[Dataset entries]
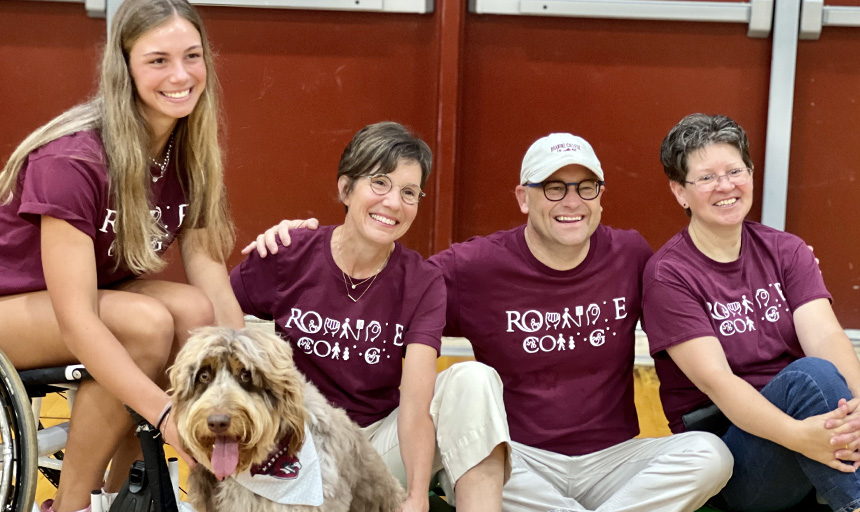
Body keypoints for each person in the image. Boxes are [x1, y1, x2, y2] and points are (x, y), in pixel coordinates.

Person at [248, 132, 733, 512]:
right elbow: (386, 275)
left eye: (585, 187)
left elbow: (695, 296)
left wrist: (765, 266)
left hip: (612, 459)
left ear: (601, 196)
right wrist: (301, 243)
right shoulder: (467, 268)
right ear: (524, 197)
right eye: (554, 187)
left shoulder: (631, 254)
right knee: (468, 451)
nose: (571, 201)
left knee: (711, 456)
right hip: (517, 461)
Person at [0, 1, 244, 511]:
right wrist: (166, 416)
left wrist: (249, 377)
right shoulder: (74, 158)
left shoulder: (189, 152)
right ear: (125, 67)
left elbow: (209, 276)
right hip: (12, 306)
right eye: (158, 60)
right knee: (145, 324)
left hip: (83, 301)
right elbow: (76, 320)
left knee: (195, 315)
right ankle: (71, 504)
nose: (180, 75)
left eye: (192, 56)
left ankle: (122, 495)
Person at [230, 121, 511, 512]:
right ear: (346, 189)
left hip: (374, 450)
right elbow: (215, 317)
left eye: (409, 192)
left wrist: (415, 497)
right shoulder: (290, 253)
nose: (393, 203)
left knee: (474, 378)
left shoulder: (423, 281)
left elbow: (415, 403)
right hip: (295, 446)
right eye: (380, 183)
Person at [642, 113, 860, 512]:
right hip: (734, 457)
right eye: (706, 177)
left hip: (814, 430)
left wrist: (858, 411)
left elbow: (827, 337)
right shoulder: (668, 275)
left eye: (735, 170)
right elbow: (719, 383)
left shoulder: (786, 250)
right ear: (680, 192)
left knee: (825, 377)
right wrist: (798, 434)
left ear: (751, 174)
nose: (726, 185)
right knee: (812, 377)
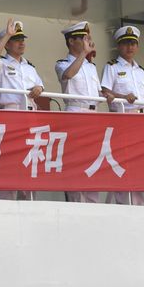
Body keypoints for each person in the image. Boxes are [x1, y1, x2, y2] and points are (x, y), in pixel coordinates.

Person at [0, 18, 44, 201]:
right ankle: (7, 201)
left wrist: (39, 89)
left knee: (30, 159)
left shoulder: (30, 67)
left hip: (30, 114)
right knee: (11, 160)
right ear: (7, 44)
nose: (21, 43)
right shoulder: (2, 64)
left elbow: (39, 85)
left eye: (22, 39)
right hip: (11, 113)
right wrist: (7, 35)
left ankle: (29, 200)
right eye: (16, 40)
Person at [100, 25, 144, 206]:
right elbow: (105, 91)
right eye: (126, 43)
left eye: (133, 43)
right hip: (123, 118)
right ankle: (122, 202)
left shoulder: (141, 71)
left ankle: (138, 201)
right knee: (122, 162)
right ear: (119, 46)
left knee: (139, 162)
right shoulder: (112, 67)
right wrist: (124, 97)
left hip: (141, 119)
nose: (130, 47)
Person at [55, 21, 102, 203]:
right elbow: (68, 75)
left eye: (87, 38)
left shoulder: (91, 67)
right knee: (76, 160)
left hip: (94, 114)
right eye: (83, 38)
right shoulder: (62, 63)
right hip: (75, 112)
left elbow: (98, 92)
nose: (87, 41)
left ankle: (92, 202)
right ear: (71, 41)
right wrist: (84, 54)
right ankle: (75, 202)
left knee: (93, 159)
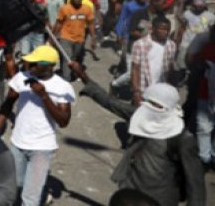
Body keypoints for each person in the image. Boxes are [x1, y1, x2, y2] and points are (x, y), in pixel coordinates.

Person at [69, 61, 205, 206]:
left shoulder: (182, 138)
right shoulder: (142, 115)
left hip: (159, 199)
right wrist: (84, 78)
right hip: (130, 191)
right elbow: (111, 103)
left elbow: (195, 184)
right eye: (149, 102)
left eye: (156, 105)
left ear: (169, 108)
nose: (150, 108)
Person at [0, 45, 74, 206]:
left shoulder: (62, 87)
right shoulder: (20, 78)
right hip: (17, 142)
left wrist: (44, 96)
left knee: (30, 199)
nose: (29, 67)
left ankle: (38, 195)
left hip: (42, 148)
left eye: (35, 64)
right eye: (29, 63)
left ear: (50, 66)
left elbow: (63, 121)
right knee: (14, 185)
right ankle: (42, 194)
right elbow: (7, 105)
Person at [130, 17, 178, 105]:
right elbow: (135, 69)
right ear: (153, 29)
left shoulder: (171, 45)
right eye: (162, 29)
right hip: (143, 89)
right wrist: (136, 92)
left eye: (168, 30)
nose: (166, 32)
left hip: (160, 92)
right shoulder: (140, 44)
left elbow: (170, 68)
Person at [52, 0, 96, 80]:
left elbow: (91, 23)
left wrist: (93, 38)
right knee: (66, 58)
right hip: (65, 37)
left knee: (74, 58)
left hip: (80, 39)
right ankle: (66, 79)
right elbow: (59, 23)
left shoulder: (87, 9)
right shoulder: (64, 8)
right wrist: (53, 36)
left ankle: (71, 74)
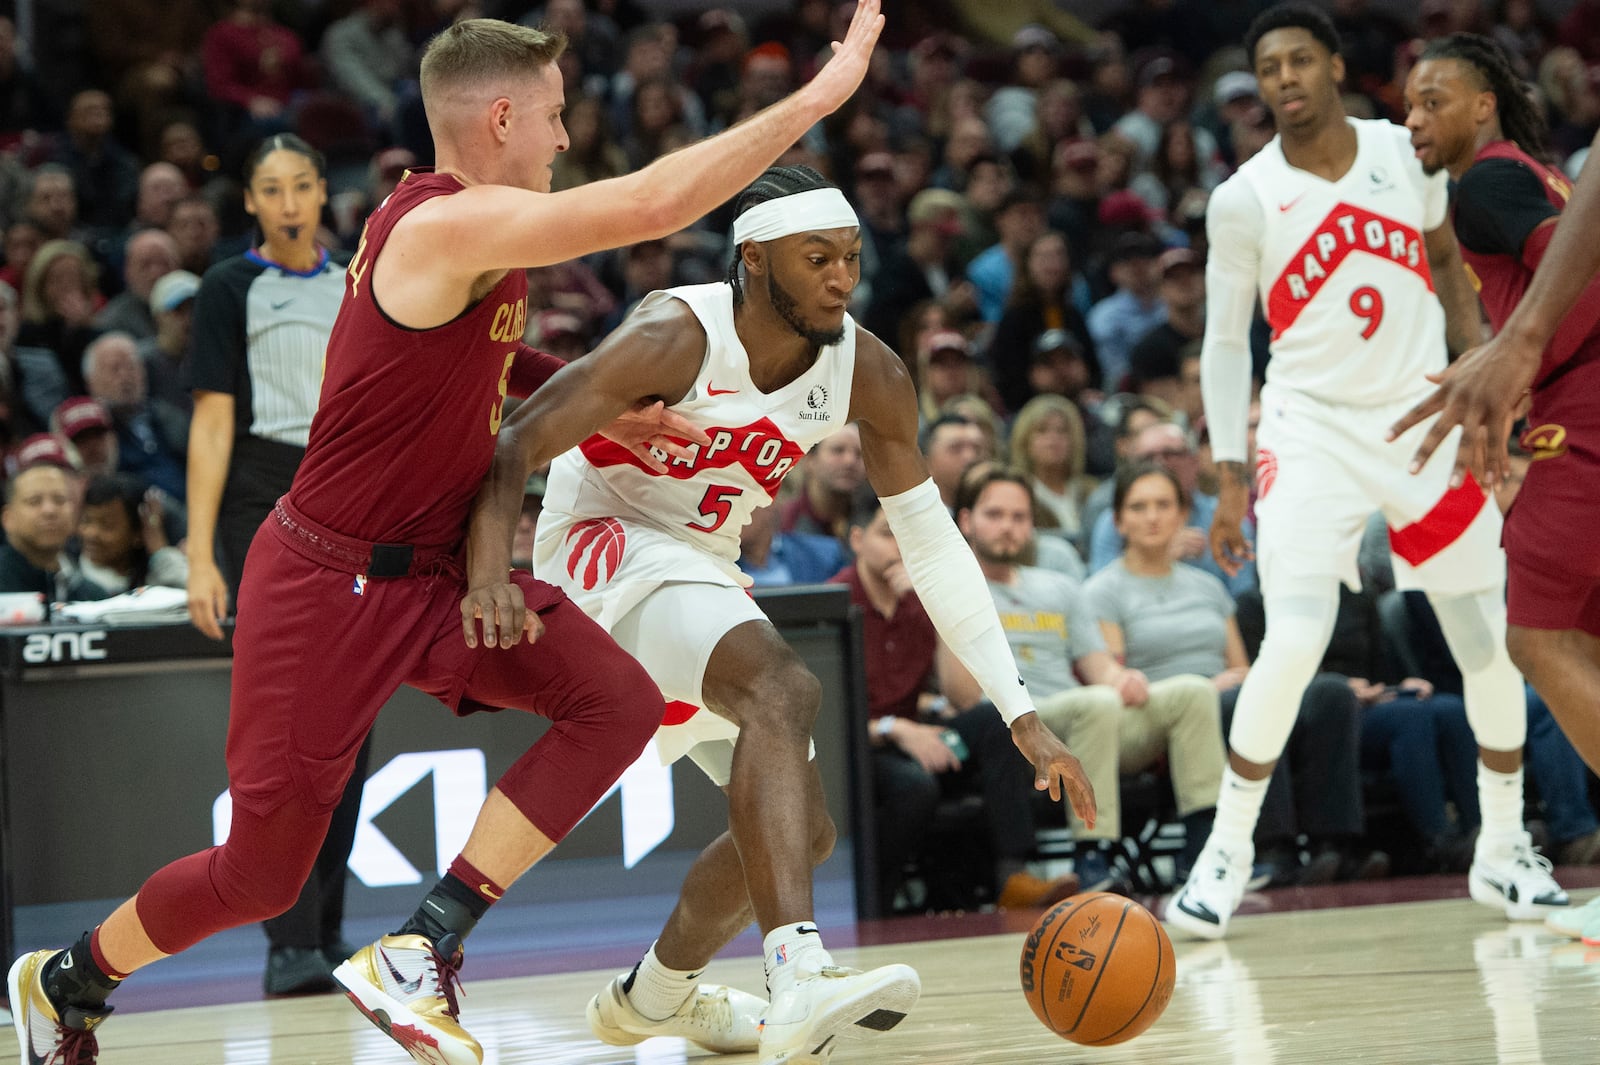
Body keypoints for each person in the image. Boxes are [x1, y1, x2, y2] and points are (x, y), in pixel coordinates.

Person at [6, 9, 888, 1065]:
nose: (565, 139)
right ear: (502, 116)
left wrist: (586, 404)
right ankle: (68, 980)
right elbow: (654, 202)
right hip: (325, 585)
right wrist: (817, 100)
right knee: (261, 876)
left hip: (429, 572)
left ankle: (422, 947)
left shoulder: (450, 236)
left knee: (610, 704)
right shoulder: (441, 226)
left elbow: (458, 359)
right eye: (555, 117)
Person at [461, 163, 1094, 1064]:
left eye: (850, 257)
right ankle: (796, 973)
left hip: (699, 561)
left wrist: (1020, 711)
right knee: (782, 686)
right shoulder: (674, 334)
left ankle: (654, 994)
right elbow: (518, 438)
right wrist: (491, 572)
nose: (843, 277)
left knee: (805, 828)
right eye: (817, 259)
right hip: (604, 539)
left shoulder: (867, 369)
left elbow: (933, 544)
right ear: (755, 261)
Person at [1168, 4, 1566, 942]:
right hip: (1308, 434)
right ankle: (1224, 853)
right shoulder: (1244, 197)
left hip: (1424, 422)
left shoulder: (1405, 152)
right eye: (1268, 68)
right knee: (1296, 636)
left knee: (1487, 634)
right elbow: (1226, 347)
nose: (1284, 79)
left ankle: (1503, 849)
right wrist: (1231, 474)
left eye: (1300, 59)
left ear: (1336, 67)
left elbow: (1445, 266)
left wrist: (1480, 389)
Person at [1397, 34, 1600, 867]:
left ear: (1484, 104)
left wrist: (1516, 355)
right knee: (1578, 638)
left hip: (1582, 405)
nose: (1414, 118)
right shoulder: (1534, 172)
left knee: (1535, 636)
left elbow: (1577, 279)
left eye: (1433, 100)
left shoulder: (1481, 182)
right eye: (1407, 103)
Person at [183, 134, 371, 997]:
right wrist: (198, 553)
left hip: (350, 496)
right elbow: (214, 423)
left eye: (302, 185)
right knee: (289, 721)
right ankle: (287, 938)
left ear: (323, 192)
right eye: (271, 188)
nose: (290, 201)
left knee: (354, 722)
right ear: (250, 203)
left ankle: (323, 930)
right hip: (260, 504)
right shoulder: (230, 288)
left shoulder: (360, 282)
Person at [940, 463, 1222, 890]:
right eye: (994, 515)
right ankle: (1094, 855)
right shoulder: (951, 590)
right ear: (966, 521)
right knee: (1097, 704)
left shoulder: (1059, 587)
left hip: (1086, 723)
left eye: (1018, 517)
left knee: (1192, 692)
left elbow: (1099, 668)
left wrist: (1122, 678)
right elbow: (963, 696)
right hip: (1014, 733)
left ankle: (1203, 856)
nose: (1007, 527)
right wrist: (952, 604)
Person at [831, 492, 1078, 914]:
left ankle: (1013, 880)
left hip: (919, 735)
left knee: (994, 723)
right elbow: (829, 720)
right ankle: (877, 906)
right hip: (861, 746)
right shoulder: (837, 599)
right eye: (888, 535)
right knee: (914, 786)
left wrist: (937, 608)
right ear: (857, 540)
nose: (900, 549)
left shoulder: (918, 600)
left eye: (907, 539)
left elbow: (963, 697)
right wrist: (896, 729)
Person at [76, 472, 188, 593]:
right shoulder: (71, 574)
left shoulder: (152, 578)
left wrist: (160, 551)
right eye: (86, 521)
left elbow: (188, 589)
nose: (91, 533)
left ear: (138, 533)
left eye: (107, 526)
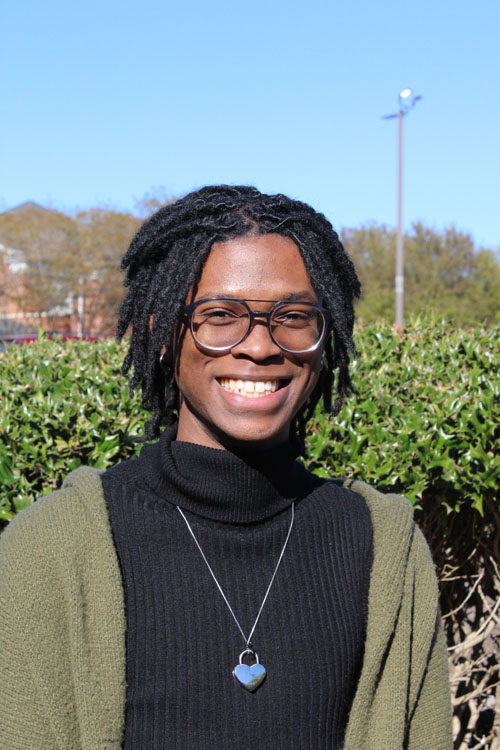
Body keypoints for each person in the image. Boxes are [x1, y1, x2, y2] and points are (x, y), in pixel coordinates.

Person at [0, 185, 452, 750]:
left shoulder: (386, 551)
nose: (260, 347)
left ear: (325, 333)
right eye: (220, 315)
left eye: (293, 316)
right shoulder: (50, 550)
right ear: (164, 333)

To do:
All that is needed is the exact run of lines above from the line containing "right elbow: (68, 75)" through the line containing "right ankle: (75, 202)", both of them included.

Written response:
right elbow: (68, 75)
left eye: (87, 38)
left shoulder: (91, 67)
right knee: (76, 160)
left hip: (94, 114)
right eye: (83, 38)
right shoulder: (62, 63)
right hip: (75, 112)
left elbow: (98, 92)
nose: (87, 41)
left ankle: (92, 202)
right ear: (71, 41)
right wrist: (84, 54)
right ankle: (75, 202)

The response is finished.